Is your hook the unique character traits? Use them. If your main character is a cigar expert, you need to tap into the cigar industry. If s/he is into vintage clothing or fine whiskey, there are two more audiences. The magic of changing the odds falls under the category of cross marketing. If you can cross market your book to music teachers or coffee lovers or the home building industry because your story and primary characters are connected with that subject, you are tapping into a new market.
Here’s the kicker, it’s not only a new market to connect with, it’s the same market Dan Brown is tapping into. He’s just doing it as the author of a few best selling books. You are stepping into that arena as the author of a book that fits the reader’s personal interest. You’re doing this without an expensive publicist or big publisher, you’re doing this as you. AND it really does change the odds because now you can sit at the same poker table with any author in the world. Stepping into this cross marketing arena also feels and looks different than how all the other authors are trying to market, so it’s a great freshener for your strategies.
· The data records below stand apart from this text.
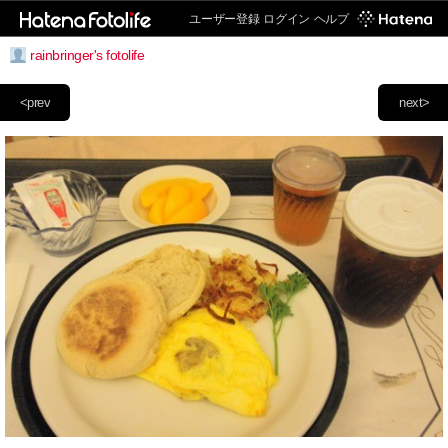
ユーザー登録
ログイン
ヘルプ
rainbringer's fotolife
<prev
next>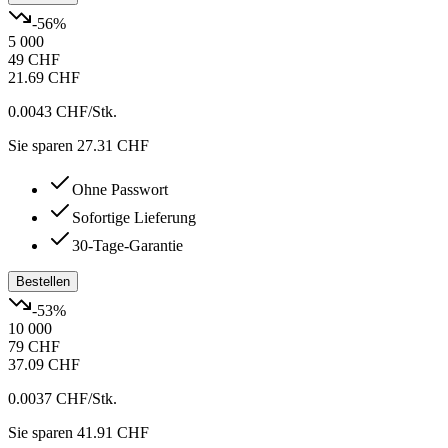
-
56
%
5 000
49 CHF
21.69 CHF
0.0043 CHF
/Stk.
Sie sparen 27.31 CHF
Ohne Passwort
Sofortige Lieferung
30-Tage-Garantie
Bestellen
-
53
%
10 000
79 CHF
37.09 CHF
0.0037 CHF
/Stk.
Sie sparen 41.91 CHF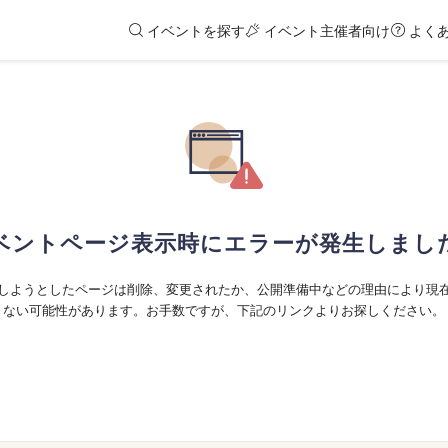
イベントを探す
イベント主催者向け
よく
ベントページ表示時にエラーが発生しまし
しようとしたページは削除、変更されたか、公開準備中などの理由により現
ない可能性があります。お手数ですが、下記のリンクよりお探しください。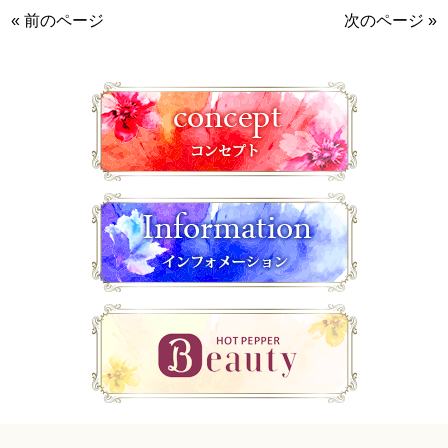
« 前のページ
次のページ »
TIP NUMBER THREE – LOOK OUTSIDE
When you want to do some marketing, where do you look? At other authors, of course. It’s a great place to look, right?
Wrong.
Yes, other authors are doing what authors do and I’m not telling you to stop doing the tried and true marketing techniques. I’m simply suggesting that you look outside the publishing world for interesting and powerful ideas.
Did you notice a slogan on the passing exterminator’s van that caught your fancy? A billboard that used just the right push for the product? A radio or television campaign that you can’t forget. Marketing and promotion is going on all around us and there are some fantastic approaches to the market just outside the publishing world. Don’t have narrow vision, lift your head and look around.
If you take a week and keep a small note pad at your side, you will find yourself observing and jotting down cool ideas from all kinds of products and services. These concepts impressed and intrigued you. They sparked your imagination and made you smile. All you have to do is think them through and see if one of those kinds of approaches will work for your book. Maybe you can’t do a teaser promotion on the radio like you heard for the new Tide with bleach … but you can do something similar with teasers in your blogs, on twitter or facebook. If the fun event to raise money for your local zoo can’t exactly work for your book, perhaps there’s an element of that event that you can implement for your own marketing.
All I’m suggesting is that you can seriously impact your marketing approach if you just step away from the computer screen and look outside. Marketing is happening all around you! Get influenced by some of the best of our time.
So, there you go. Three tips for keeping your book marketing momentum alive and vibrant. Give them a try and let me know what you come up with!